A Fundamental Theorem of Calculus for Series!!

I'm surprised this channel isn't that known, it's very good content for math lovers and the explanations are very good and understandable.

איתןגרינזייד

Summation by parts (which is the discreet analogue of integration by parts) is an effective technique very close to your FTC and worth considering.

gregoryrubalsky

At 6:00 I don't think that's correct as (-2/3)^n = -2^n * 3^-n != -2 * 3^-n-1 = -2/3 * (1/3)^n

ketzunet

The discrete derivative of (1/3)^n can be rewritten as -2/3^(n+1).

krisbrandenberger

This is so cool! I really like this! Make more videos covering this topic please!!

DragonKidPlaysMC

If you let M approach infinity, couldn't you find closed-form expressions for certain infinite sums?
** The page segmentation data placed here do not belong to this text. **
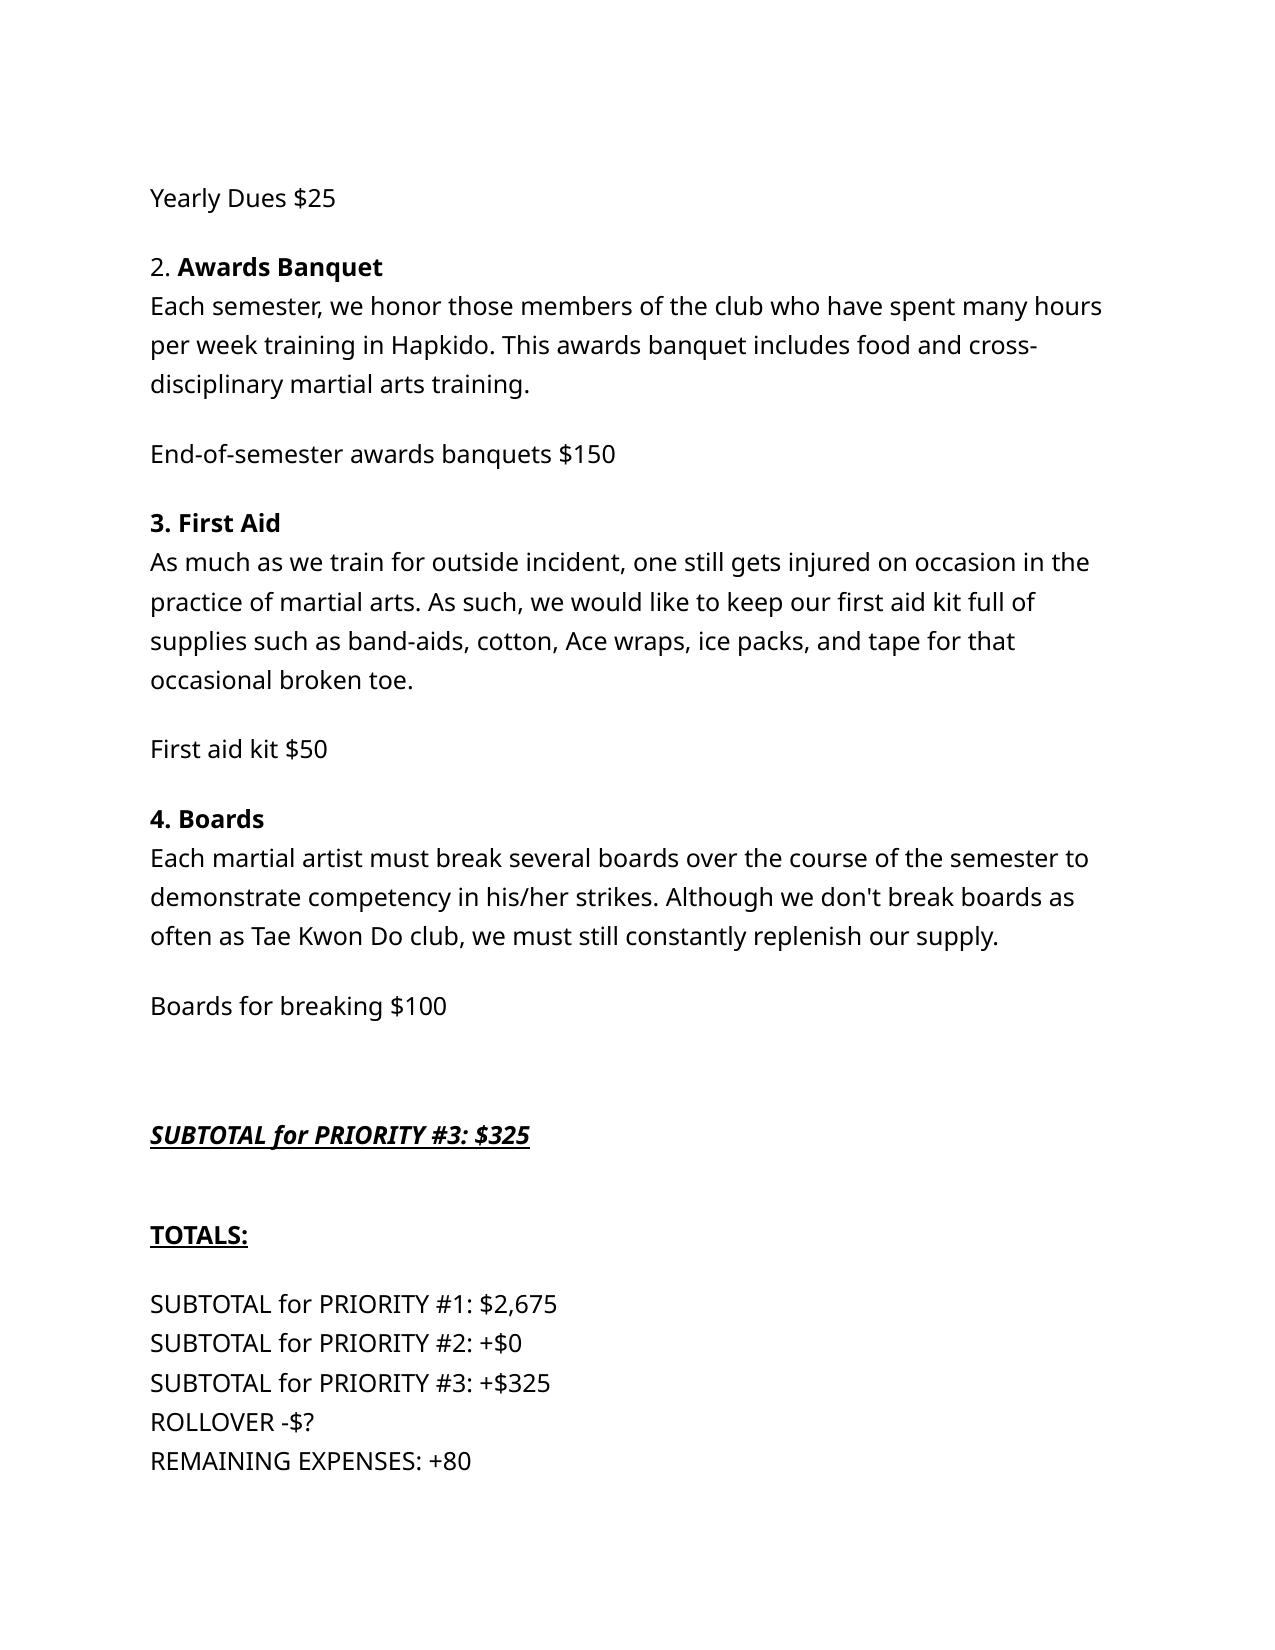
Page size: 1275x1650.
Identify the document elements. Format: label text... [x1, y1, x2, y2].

text First aid kit $50 [150, 732, 1125, 766]
text TOTALS: [150, 1217, 1125, 1252]
text SUBTOTAL for PRIORITY #2: +$0 [150, 1326, 1125, 1360]
text Boards for breaking $100 [150, 988, 1125, 1022]
text 4. Boards [150, 801, 1125, 835]
text Each semester, we honor those members of the club who have spent many hours per week training in Hapkido. This awards banquet includes food and cross-disciplinary martial arts training. [150, 289, 1125, 401]
text SUBTOTAL for PRIORITY #1: $2,675 [150, 1287, 1125, 1321]
text 2. Awards Banquet [150, 249, 1125, 284]
text Each martial artist must break several boards over the course of the semester to demonstrate competency in his/her strikes. Although we don't break boards as often as Tae Kwon Do club, we must still constantly replenish our supply. [150, 840, 1125, 953]
text As much as we train for outside incident, one still gets injured on occasion in the practice of martial arts. As such, we would like to keep our first aid kit full of supplies such as band-aids, cotton, Ace wraps, ice packs, and tape for that occasional broken toe. [150, 545, 1125, 697]
text SUBTOTAL for PRIORITY #3: +$325 [150, 1365, 1125, 1399]
text 3. First Aid [150, 506, 1125, 540]
text Yearly Dues $25 [150, 180, 1125, 214]
text SUBTOTAL for PRIORITY #3: $325 [150, 1118, 1125, 1152]
text End-of-semester awards banquets $150 [150, 436, 1125, 471]
text ROLLOVER -$? [150, 1404, 1125, 1438]
text REMAINING EXPENSES: +80 [150, 1443, 1125, 1478]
It looks like it works for the geometric series

ByteOfCake

This is giving me signals and systems flashbacks.

timtheenchanter

Why is it better to define the discrete derivative as the "forward" difference [ f(n+1) - f(n) ] as opposed to the "trailing" difference [f(n) - f(n-1)] ? Or for that matter the difference where f(n) is in the center? i.e. [ f(n+1) - f(n-1) ] /2 - divide by 2 since delta(n) is now = 2.
All we are doing here is finding the slopes of the secants where delta(n) = 1. I'm thinking that [ f(n-1) - f(n+1) ] /2 - the average slope where f(n) is square in the middle might be a better choice.
So for f(n) = n^2: [ (n+1)^2 - (n-1)^2 ] /2 = 2n.
I hope someone sees this as this video is 3 years old.
My reason for asking is that I have found a remarkable property of the harmonic sequence involving the "rate of decrease" - in a discrete kind of way - at h(n), but unsure which difference gives a better interpretation. I'm leaning toward [ f(n-1) - f(n+1) ] /2. Any ideas?

ianfowler

I saw Sigma symbol for so called discrete antiderivative
(by the way Leibniz intoduced integral symbol as the first letter of word Summa)

holyshit

This is the intuition I have for the usual FTC

smiley_

Really love your spastic summation signs! 😎Σ😎Σ😎Σ

perappelgren

This method gives sigma ( from n = 1 to M) [ n^2 ] = M ( M + 1 ) ( 2M - 5 ) / 6

but the answer from calculus class is M ( M + 1 ) ( 2M + 1 ) / 6

michaelempeigne

8:42 you forgot +C!!!! Yes that also applies to discrete

helloitsme